The Shema begins by calling us into silence, that we may hear, and then into our confession that God is one, that the LORD only is worthy of our devotion. So what comes next follows pretty logically. “You shall love the LORD your God with all your heart.” If God is one, then so shall our love be one, not splintered into many loves, but unified and moved solely toward our one God. The rest of Deuteronomy reiterates this commandment, to love with all the heart, multiple times. Repetition of course means that it didn’t sink in the first time. We humans have a hard time giving the whole heart to God. There are so many idols bribing us to give them portions of our heart. And yet the Shema has the audacity to say to us, “Yes, your heart is a splintered thing; now give your one, unified heart to God anyway.”
“Heart” is such a commonly used word that it can pretty easily lose its meaning. When we say “heart” we’re often referring to feelings and affections, which is partially helpful. But throughout scripture, the heart is the home of all of our desires and priorities. That’s why Jesus says in the Sermon on the Mount, “Wherever your treasure is, there your heart will be also.” Show me your stuff, show me how you prioritize your time and money, Jesus says, and I’ll show you where your heart is. The heart is right here with our desires and priorities, whatever they may be. The heart has some to do with feelings and affections, but a lot more to do with the ways in which we orient our lives to experience the presence of God or to pursue whatever treasure is promising us meaning and security and belonging. Love is a similarly common word. Scripture does use it to refer to affection, but even more so to loyalty. Whatever we remain loyal to is what we love, whether we realize it or not.

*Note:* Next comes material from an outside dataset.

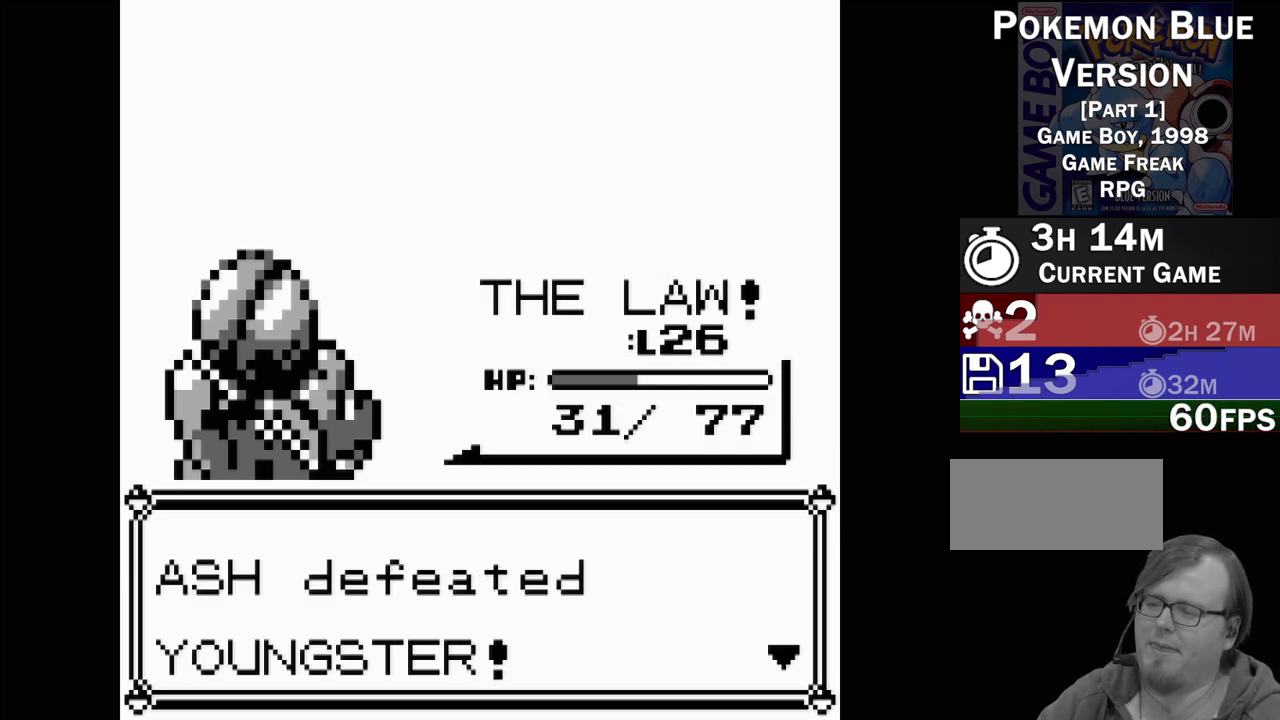
{"buttons": [], "events": []}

And so it’s in the Shema that we begin to reorient these desires and affections. The Shema begins with silence, oneness and the heart because these are inseparable. Without silence to hear, the heart cannot be rearranged. We’re surrounded by noise all the time, by voices competing for our attention and devotion, and the only way for the heart to be reoriented toward God is for silence to dissolve the noise so that we may hear God and God alone. The Shema is not just telling us this is how things ought to be. The Shema is actually creating this reorientation in us. The Shema is awakening us to our God-given need for silence, to the oneness of God and the farce of idolatry, and to the oneness of our own hearts as well.
Scripture recognizes how fractured the human heart is. But scripture is also hopeful. God speaks through the prophet Ezekiel to say, “From all your idols I will cleanse you. A new heart I will give you; a new spirit I will put within you… and make you follow my statutes.” (Ezekiel 36:25-27) By the grace of God, the human heart is losing its rebelliousness and becoming something that desires only to live in perfect accord with the will and love of God. The human heart is not beyond God’s reach. He’s coming to claim every heart, every last desire and priority. We pray the Shema because when we say, “You shall love the LORD your God with all your heart” time after time after time, it’s going to start being true.